Zu erledigende Aufgaben —
**A)** Welche ungefähre Länge soll die gesuchte Rute laut Ausgangstext haben?
**B)** Kopieren Sie aus dem Ausgangstext wörtlich die Passage ab den Worten „# Aktuelle Meerforellenrute“ und hören Sie nach „einer geflochtene Schnur.“ auf.

Ausgangstext —
- - - - -
# Aktuelle Meerforellenrute bis ca. 250 Euro wer kann helfen



## mike0714 (6. Dezember 2010)

Hallo, wer kann mir eine Aktuelle Meerforellenrute bis ca. 250 Euro empfehlen , ich benutze Blinker und Wobbler bis ca. 20gramm  und Fische mit einer geflochtene Schnur.
Die Rute sollte so um die 3 Meter sein und man sollte damit bis zum Horizont werfen können.|bigeyes
Mir ist da schon die Fenwick Ironfeader 2 für ca. 180 Euronen in den Sinn gekommen , aber sie ist schon etwas alt und wollte mal Fragen ob es zurzeit nicht noch etwas besseres auf den Markt gibt zum Meerforellenfischen.
Viele grüße #6


----------



## zesch (6. Dezember 2010)

*AW: Aktuelle Meerforellenrute bis ca. 250 Euro wer kann helfen*

Shimano Aspire...(egal welche Serie)
- - - - -
Ausgangsmaterial —

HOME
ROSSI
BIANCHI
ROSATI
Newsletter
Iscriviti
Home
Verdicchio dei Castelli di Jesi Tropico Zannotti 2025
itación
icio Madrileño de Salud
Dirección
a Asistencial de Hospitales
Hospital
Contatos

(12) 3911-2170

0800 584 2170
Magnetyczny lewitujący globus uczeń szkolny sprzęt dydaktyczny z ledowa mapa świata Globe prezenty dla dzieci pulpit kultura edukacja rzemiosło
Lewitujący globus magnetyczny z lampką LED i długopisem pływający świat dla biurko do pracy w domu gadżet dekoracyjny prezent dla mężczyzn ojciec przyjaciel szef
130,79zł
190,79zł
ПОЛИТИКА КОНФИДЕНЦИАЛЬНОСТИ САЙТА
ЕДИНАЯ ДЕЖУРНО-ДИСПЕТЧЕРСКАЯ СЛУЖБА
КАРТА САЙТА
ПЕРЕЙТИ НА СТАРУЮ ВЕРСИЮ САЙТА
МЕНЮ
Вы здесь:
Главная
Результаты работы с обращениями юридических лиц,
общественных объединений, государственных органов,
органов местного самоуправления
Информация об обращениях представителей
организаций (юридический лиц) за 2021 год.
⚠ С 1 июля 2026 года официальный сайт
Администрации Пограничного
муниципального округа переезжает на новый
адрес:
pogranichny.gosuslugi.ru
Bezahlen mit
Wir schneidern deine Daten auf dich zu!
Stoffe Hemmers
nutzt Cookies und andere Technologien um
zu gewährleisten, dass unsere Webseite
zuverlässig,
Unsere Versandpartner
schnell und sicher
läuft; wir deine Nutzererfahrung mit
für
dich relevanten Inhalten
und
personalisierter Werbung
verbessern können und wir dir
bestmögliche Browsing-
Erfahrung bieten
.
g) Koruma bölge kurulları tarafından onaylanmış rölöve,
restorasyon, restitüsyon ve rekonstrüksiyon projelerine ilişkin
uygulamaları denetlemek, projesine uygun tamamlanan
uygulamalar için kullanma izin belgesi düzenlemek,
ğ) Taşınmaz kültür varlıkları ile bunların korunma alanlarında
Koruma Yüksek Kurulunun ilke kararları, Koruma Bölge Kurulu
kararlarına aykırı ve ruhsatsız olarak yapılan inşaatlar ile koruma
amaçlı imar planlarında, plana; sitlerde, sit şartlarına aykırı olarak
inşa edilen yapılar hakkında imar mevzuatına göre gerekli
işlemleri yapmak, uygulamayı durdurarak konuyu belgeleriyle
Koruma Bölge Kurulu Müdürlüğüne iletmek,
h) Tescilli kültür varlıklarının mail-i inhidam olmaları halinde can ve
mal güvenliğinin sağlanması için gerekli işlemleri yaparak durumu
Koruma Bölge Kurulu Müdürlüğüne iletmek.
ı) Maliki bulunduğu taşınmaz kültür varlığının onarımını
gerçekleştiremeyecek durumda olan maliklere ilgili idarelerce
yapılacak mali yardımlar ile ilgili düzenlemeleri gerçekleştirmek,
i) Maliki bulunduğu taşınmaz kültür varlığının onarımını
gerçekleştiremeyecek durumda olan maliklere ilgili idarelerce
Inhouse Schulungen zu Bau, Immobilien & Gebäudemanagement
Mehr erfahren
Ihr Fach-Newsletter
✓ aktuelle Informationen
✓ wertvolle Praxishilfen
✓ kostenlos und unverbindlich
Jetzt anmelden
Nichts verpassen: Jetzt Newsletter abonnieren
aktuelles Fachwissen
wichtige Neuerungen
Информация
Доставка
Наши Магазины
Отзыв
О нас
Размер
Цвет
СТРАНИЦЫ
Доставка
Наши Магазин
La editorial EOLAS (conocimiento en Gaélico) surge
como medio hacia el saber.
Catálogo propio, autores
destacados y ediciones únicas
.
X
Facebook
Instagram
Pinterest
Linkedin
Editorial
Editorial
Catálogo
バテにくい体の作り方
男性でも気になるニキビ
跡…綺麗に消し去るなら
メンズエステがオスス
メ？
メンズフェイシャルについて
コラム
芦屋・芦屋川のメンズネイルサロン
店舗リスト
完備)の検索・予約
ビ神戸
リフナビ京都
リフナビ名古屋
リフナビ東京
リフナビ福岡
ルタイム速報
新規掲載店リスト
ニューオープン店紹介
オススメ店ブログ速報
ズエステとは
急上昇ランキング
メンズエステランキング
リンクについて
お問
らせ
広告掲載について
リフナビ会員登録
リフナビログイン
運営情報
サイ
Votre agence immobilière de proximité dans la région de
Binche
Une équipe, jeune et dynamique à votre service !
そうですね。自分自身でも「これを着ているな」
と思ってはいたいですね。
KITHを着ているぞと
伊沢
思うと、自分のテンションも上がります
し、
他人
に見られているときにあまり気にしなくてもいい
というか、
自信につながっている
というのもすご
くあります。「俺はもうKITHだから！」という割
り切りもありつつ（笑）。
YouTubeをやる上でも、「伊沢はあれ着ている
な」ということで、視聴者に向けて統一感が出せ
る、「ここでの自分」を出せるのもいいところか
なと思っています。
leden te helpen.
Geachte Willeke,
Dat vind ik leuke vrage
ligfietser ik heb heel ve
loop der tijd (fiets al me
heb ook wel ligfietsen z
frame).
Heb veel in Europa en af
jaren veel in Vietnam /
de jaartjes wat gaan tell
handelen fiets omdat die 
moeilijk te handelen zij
- - - - -
Antworten je Aufgabe —
**A)** Etwa 3 Meter.

**B)**
# Aktuelle Meerforellenrute bis ca. 250 Euro wer kann helfen



## mike0714 (6. Dezember 2010)

Hallo, wer kann mir eine Aktuelle Meerforellenrute bis ca. 250 Euro empfehlen , ich benutze Blinker und Wobbler bis ca. 20gramm  und Fische mit einer geflochtene Schnur.